◆ **THE EXERCISE**
Convert the lines of all the entries below into a JSON list of strings, one string per line, with blank lines omitted. Leave the pictures out of your answer.

--- begin DATA FOR THIS EXERCISE ---

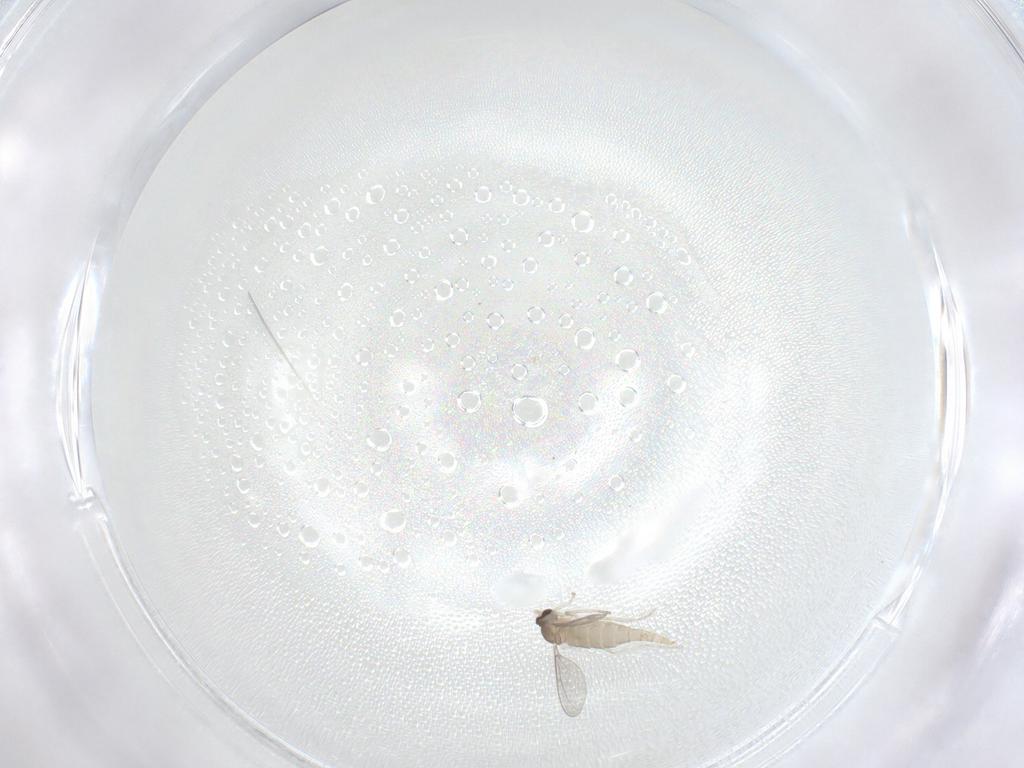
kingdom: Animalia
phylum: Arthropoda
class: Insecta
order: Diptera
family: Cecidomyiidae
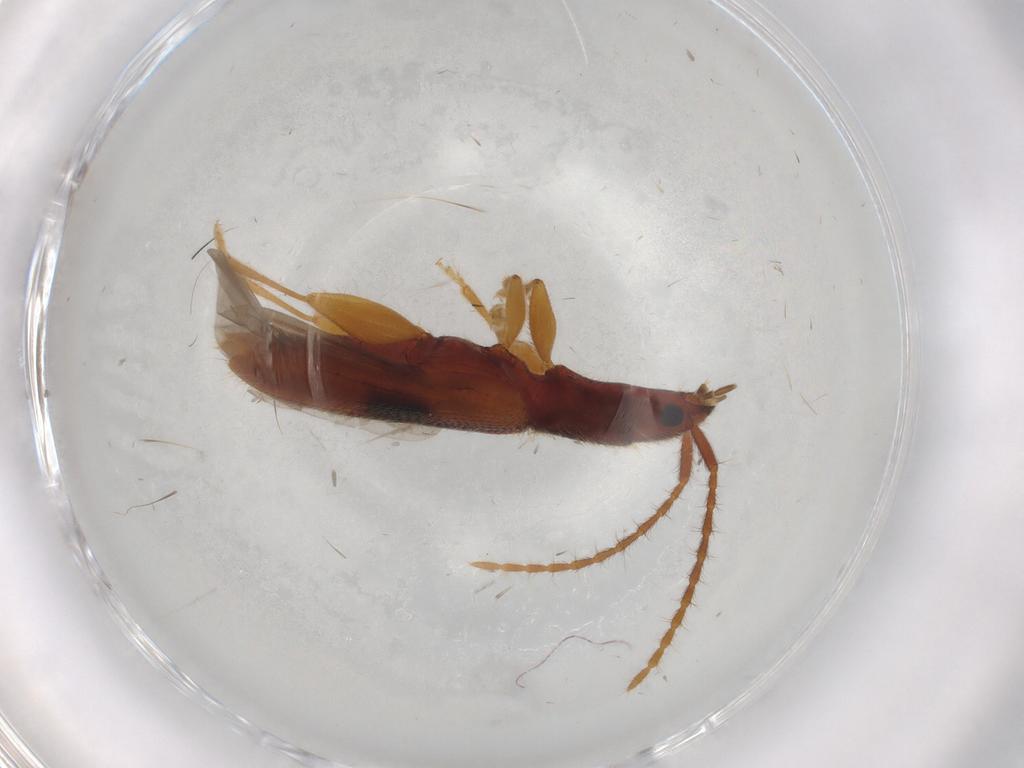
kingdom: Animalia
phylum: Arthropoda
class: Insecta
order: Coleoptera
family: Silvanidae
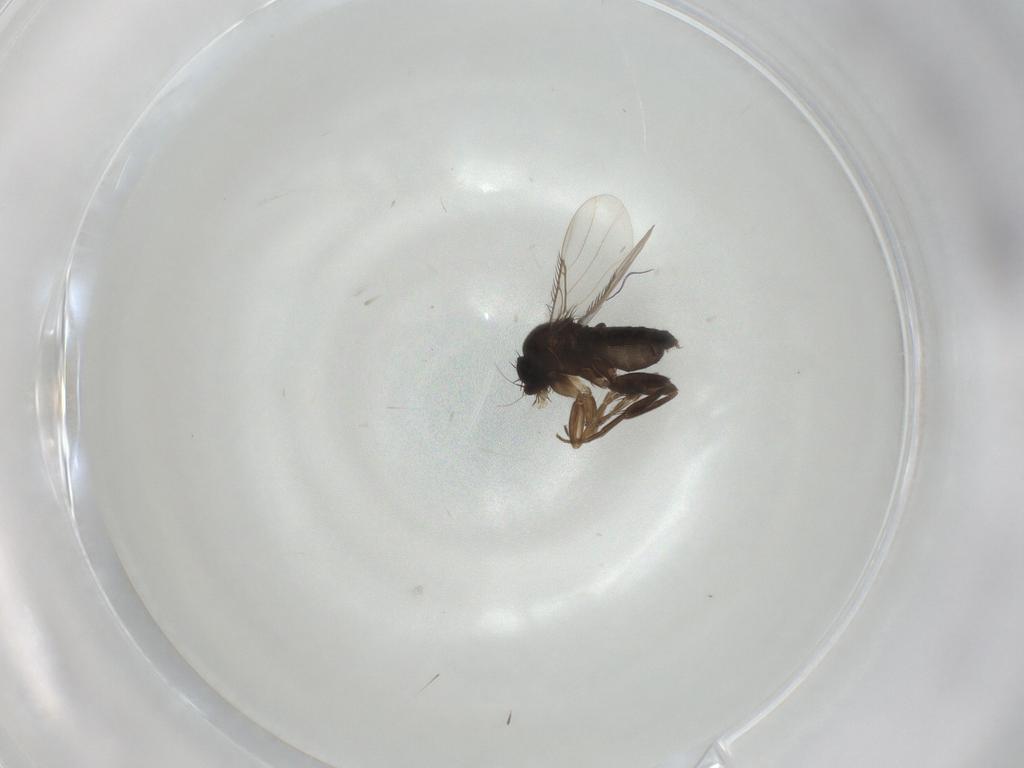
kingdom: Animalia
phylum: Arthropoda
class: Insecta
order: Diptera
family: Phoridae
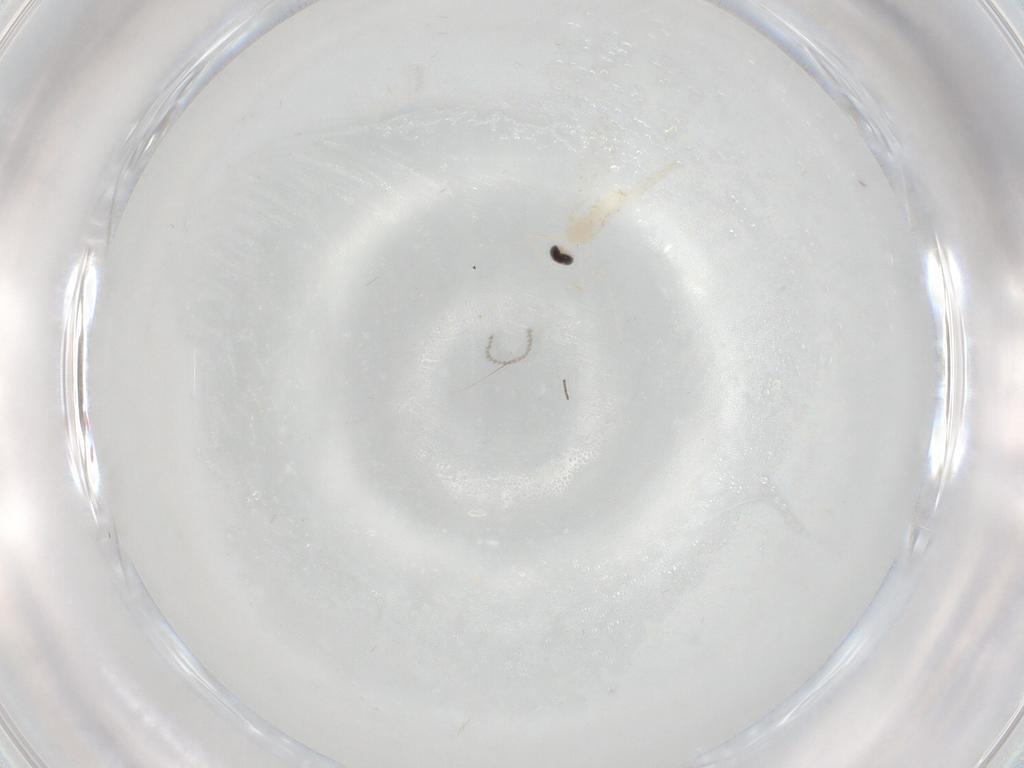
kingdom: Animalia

--- end DATA FOR THIS EXERCISE ---

◆ **FULL SOLUTION**
[
  "kingdom: Animalia",
  "phylum: Arthropoda",
  "class: Insecta",
  "order: Diptera",
  "family: Cecidomyiidae",
  "kingdom: Animalia",
  "phylum: Arthropoda",
  "class: Insecta",
  "order: Coleoptera",
  "family: Silvanidae",
  "kingdom: Animalia",
  "phylum: Arthropoda",
  "class: Insecta",
  "order: Diptera",
  "family: Phoridae",
  "kingdom: Animalia"
]